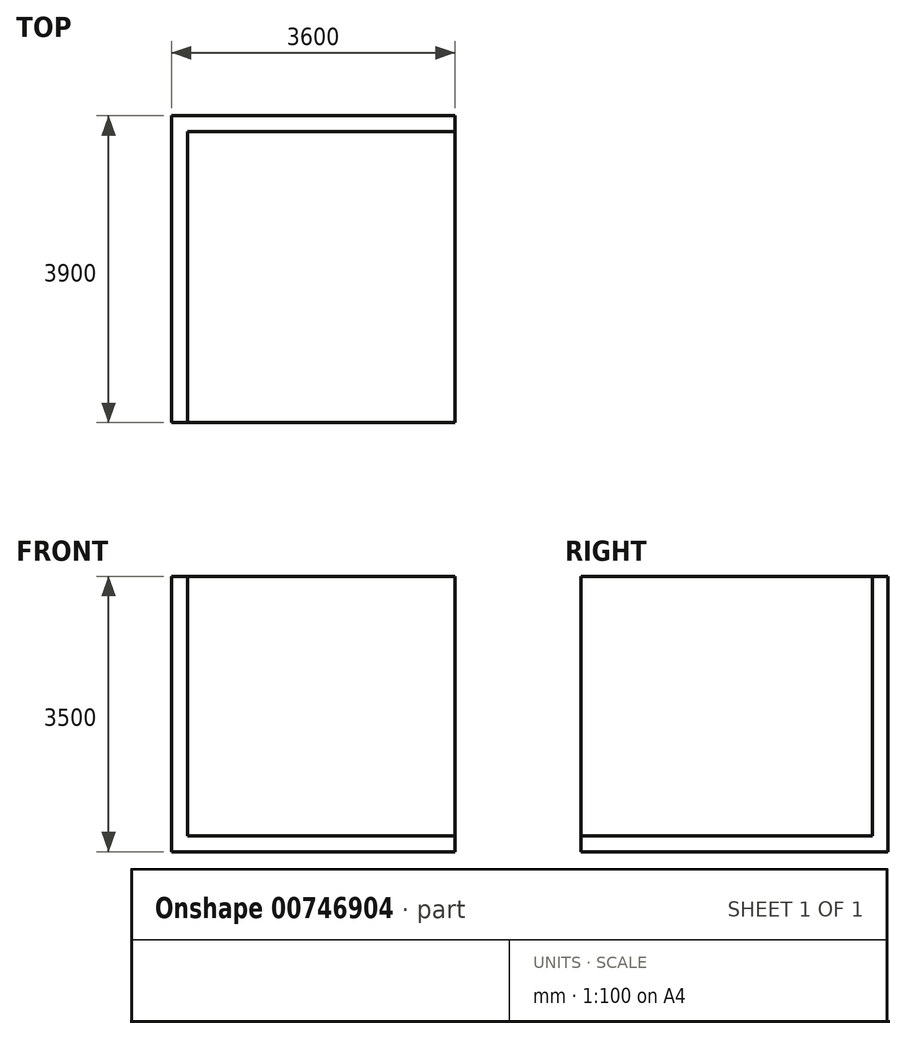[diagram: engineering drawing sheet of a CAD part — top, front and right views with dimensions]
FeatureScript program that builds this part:
annotation { "Feature Type Name" : "Feature", "Feature Type Description" : "" }
export const myFeature = defineFeature(function(context is Context, id is Id, definition is map)
    precondition{}
    {
        {
            var Q0;
            Q0=qCreatedBy(makeId("Top.planeOp"),FACE);
            var sketch = newSketch(context, id + "F0", { "sketchPlane" : qUnion([Q0])});
            skLineSegment(sketch, "E0.bottom", {"start": v(1800, -1950) * mm, "end": v(-1800, -1950) * mm});
            skLineSegment(sketch, "E0.top", {"start": v(1800, 1950) * mm, "end": v(-1800, 1950) * mm});
            skLineSegment(sketch, "E0.left", {"start": v(1800, -1950) * mm, "end": v(1800, 1950) * mm});
            skLineSegment(sketch, "E0.right", {"start": v(-1800, -1950) * mm, "end": v(-1800, 1950) * mm});
            skPoint(sketch, "E0.middle", {"position": v(0, 0) * mm});
            skSolve(sketch);
        }
        {
            var Q0;
            Q0 = qSketchRegion(id + "F0", true);
            extrude(context, id + "F1", {"entities" : qUnion([Q0]), "depth" : 3500 * mm, "offsetDistance" : 25 * mm});
        }
        {
            var Q0;
            Q0=makeQuery(id+"F1.opExtrude","CAP_FACE",FACE,{"disambiguationData":[OSD([sQuery(id+"F0.wireOp",EDGE,"E0.bottom"),sQuery(id+"F0.wireOp",EDGE,"E0.top"),sQuery(id+"F0.wireOp",EDGE,"E0.left"),sQuery(id+"F0.wireOp",EDGE,"E0.right")])],"isStart":false});
            var Q1;
            Q1=makeQuery(id+"F1.opExtrude","SWEPT_FACE",FACE,{"disambiguationData":[OSD([sQuery(id+"F0.wireOp",EDGE,"E0.left")])]});
            var Q2;
            Q2=makeQuery(id+"F1.opExtrude","SWEPT_FACE",FACE,{"disambiguationData":[OSD([sQuery(id+"F0.wireOp",EDGE,"E0.bottom")])]});
            shell(context, id + "F2", {"entities" : qUnion([Q0, Q1, Q2]), "thickness" : 200 * mm});
        }
    });
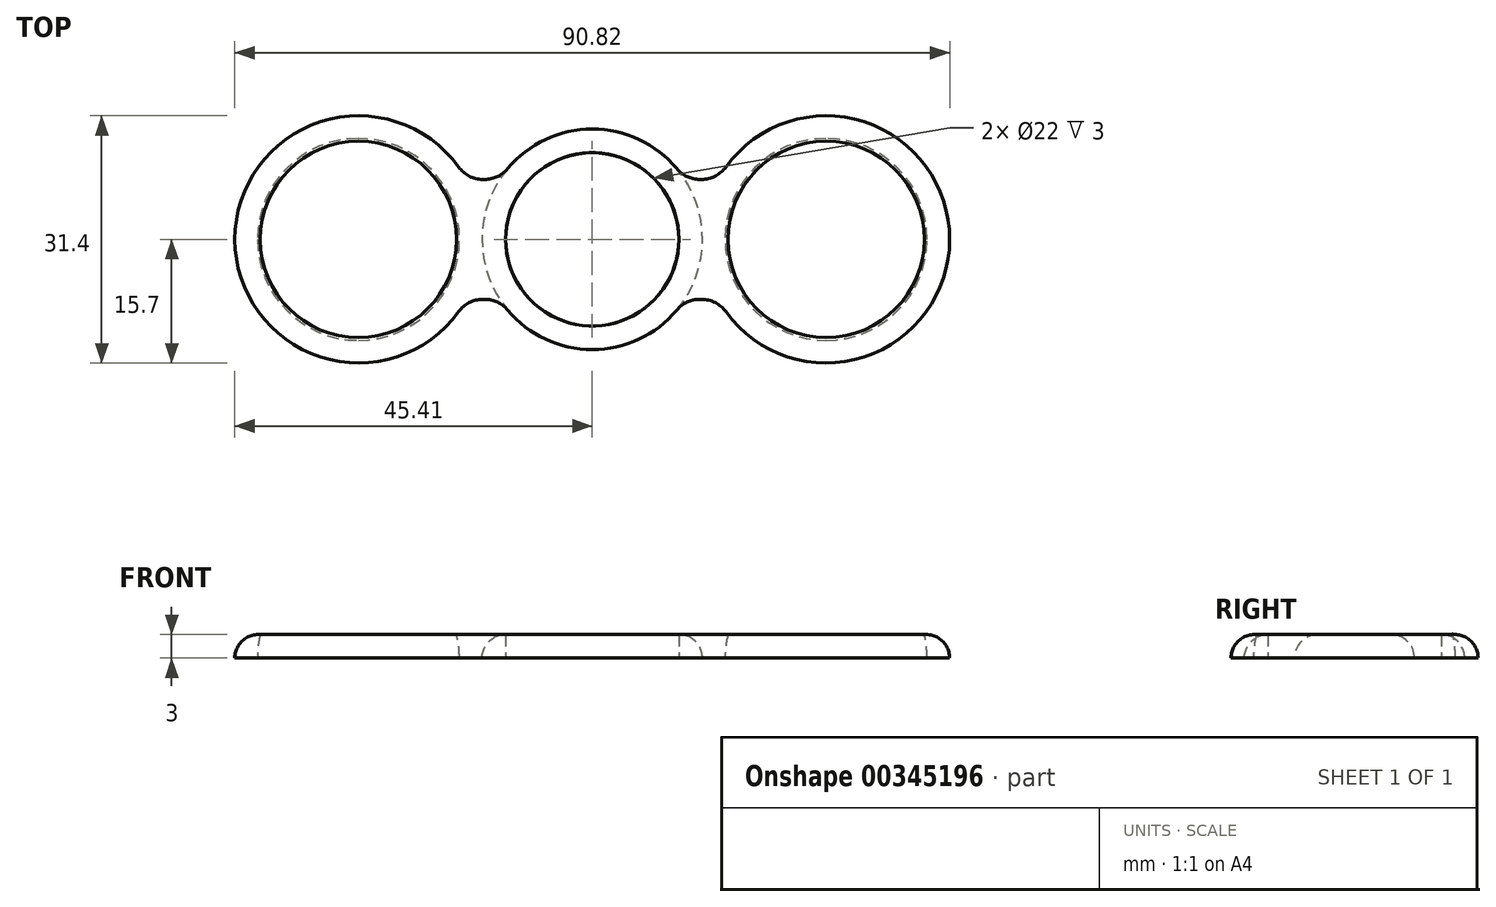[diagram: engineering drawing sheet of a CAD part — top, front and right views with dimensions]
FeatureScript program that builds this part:
annotation { "Feature Type Name" : "Feature", "Feature Type Description" : "" }
export const myFeature = defineFeature(function(context is Context, id is Id, definition is map)
    precondition{}
    {
        {
            var Q0;
            Q0=qCreatedBy(makeId("Top.planeOp"),FACE);
            var sketch = newSketch(context, id + "F0", { "sketchPlane" : qUnion([Q0])});
            skCircle(sketch, "E0", {"center": v(0, 0) * mm, "radius": 11 * mm});
            skArc(sketch, "E1", {"start": v(10.74, 8.98) * mm, "mid": v(-14, 0) * mm, "end": v(10.74, -8.98) * mm});
            skCircle(sketch, "E2", {"center": v(29.7, 0) * mm, "radius": 10.16 * mm});
            skArc(sketch, "E3", {"start": v(16.98, -9.2) * mm, "mid": v(45.4, 0) * mm, "end": v(16.98, 9.2) * mm});
            skLineSegment(sketch, "E4", {"start": v(13.66, 7.62) * mm, "end": v(13.9, 7.62) * mm});
            skLineSegment(sketch, "E5", {"start": v(13.66, -7.62) * mm, "end": v(13.9, -7.62) * mm});
            skPoint(sketch, "E6.visualSharp", {"position": v(11.74, 7.62) * mm});
            skArc(sketch, "E6.filletArc", {"start": v(10.74, 8.98) * mm, "mid": v(12.05, 7.98) * mm, "end": v(13.66, 7.62) * mm});
            skPoint(sketch, "E7.visualSharp", {"position": v(15.98, 7.62) * mm});
            skArc(sketch, "E7.filletArc", {"start": v(13.9, 7.62) * mm, "mid": v(15.63, 8.04) * mm, "end": v(16.98, 9.2) * mm});
            skPoint(sketch, "E8.visualSharp", {"position": v(11.74, -7.62) * mm});
            skArc(sketch, "E8.filletArc", {"start": v(13.66, -7.62) * mm, "mid": v(12.05, -7.98) * mm, "end": v(10.74, -8.98) * mm});
            skPoint(sketch, "E9.visualSharp", {"position": v(15.98, -7.62) * mm});
            skArc(sketch, "E9.filletArc", {"start": v(16.98, -9.2) * mm, "mid": v(15.63, -8.04) * mm, "end": v(13.9, -7.62) * mm});
            skSolve(sketch);
        }
        {
            var Q0;
            Q0=makeQuery(id+"F0.imprint","IMPRINT",FACE,{"disambiguationData":[TD([[makeQuery(id+"F0.imprint","IMPRINT",EDGE,{"derivedFrom":sQuery(id+"F0.wireOp",EDGE,"E2")}),-1.0]])]});
            var Q1;
            Q1=makeQuery(id+"F0.imprint","IMPRINT",FACE,{"disambiguationData":[TD([[makeQuery(id+"F0.imprint","IMPRINT",EDGE,{"derivedFrom":sQuery(id+"F0.wireOp",EDGE,"E0")}),-1.0]])]});
            extrude(context, id + "F1", {"entities" : qUnion([Q0, Q1]), "depth" : 3 * mm});
        }
        {
            var Q0;
            Q0=qCreatedBy(makeId("Top.planeOp"),FACE);
            var sketch = newSketch(context, id + "F2", { "sketchPlane" : qUnion([Q0])});
            skArc(sketch, "E10", {"start": v(29.7, 12.83) * mm, "mid": v(16.88, 0) * mm, "end": v(29.7, -12.83) * mm});
            skLineSegment(sketch, "E11", {"start": v(29.7, 12.83) * mm, "end": v(29.7, -12.83) * mm});
            skSolve(sketch);
        }
        {
            var Q0;
            Q0 = qSketchRegion(id + "F2", true);
            var Q1;
            Q1=sQuery(id+"F2.wireOp",EDGE,"E11");
            revolve(context, id + "F3", {"operationType" : NewBodyOperationType.REMOVE, "entities" : qUnion([Q0]), "axis" : qUnion([Q1]), "revolveType" : RevolveType.FULL, "oppositeDirection" : true});
        }
        {
            var Q0;
            Q0=makeQuery(id+"F1.opExtrude","CAP_EDGE",EDGE,{"disambiguationData":[OSD([sQuery(id+"F0.wireOp",EDGE,"E1")])],"isStart":false});
            fillet(context, id + "F4", {"entities" : qUnion([Q0]), "radius" : 3 * mm, "tangentPropagation" : true, "allowEdgeOverflow" : false});
        }
        {
            var Q0;
            Q0=makeQuery(id+"F1.opExtrude","SWEPT_BODY",BODY,{"disambiguationData":[OSD([sQuery(id+"F0.wireOp",EDGE,"E0"),sQuery(id+"F0.wireOp",EDGE,"E1"),sQuery(id+"F0.wireOp",EDGE,"E2"),sQuery(id+"F0.wireOp",EDGE,"E3"),sQuery(id+"F0.wireOp",EDGE,"E4"),sQuery(id+"F0.wireOp",EDGE,"E5"),sQuery(id+"F0.wireOp",EDGE,"E6.filletArc"),sQuery(id+"F0.wireOp",EDGE,"E7.filletArc"),sQuery(id+"F0.wireOp",EDGE,"E8.filletArc"),sQuery(id+"F0.wireOp",EDGE,"E9.filletArc")])]});
            var Q1;
            Q1=makeQuery(id+"F4.opFillet","BLEND_FACE",FACE,{"disambiguationData":[OSD([sQuery(id+"F0.wireOp",EDGE,"E1")])]});
            circularPattern(context, id + "F5", {"entities" : qUnion([Q0]), "axis" : qUnion([Q1]), "angle" : 360 * degree, "instanceCount" : 2, "equalSpace" : true});
        }
    });
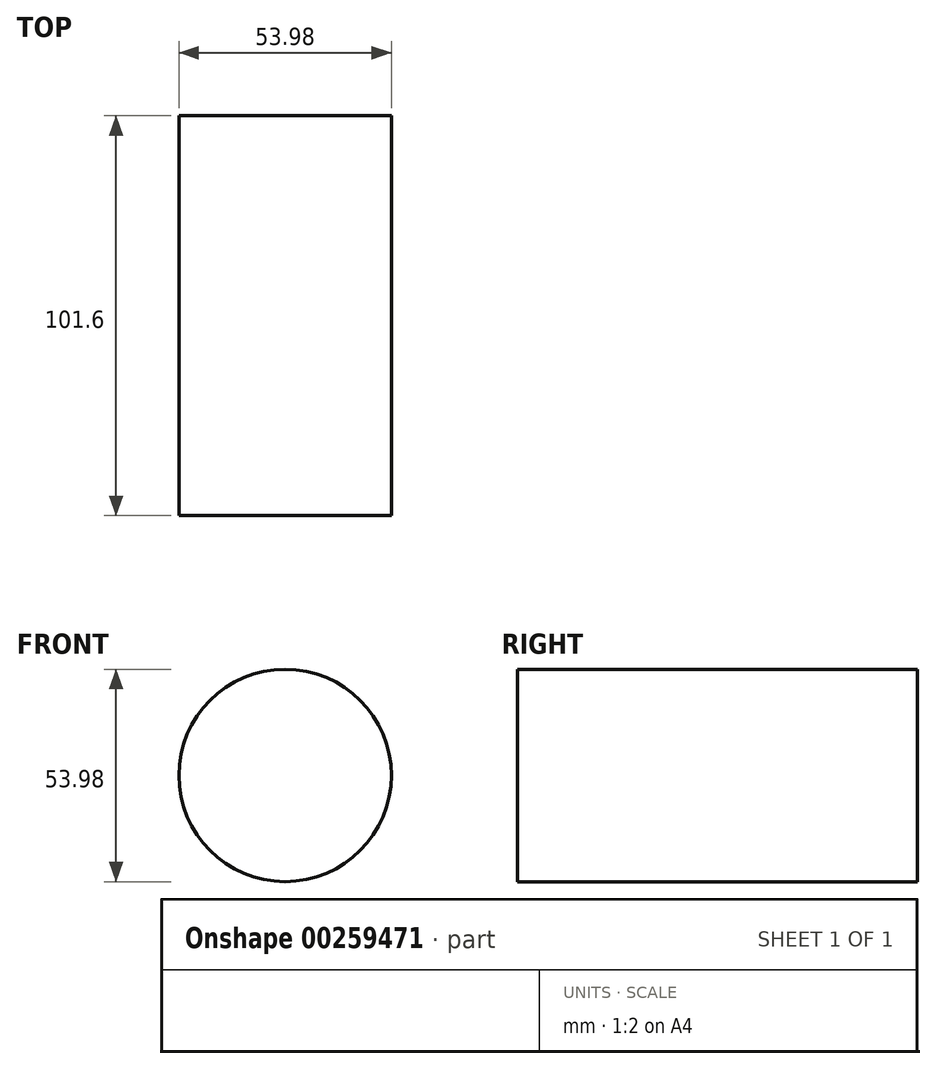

_WORK REQUIRED:_ Count the lines of the rows that contain the string "derivedFrom", matching case exactly, and give only the number.

_TASK ANSWER:_ 2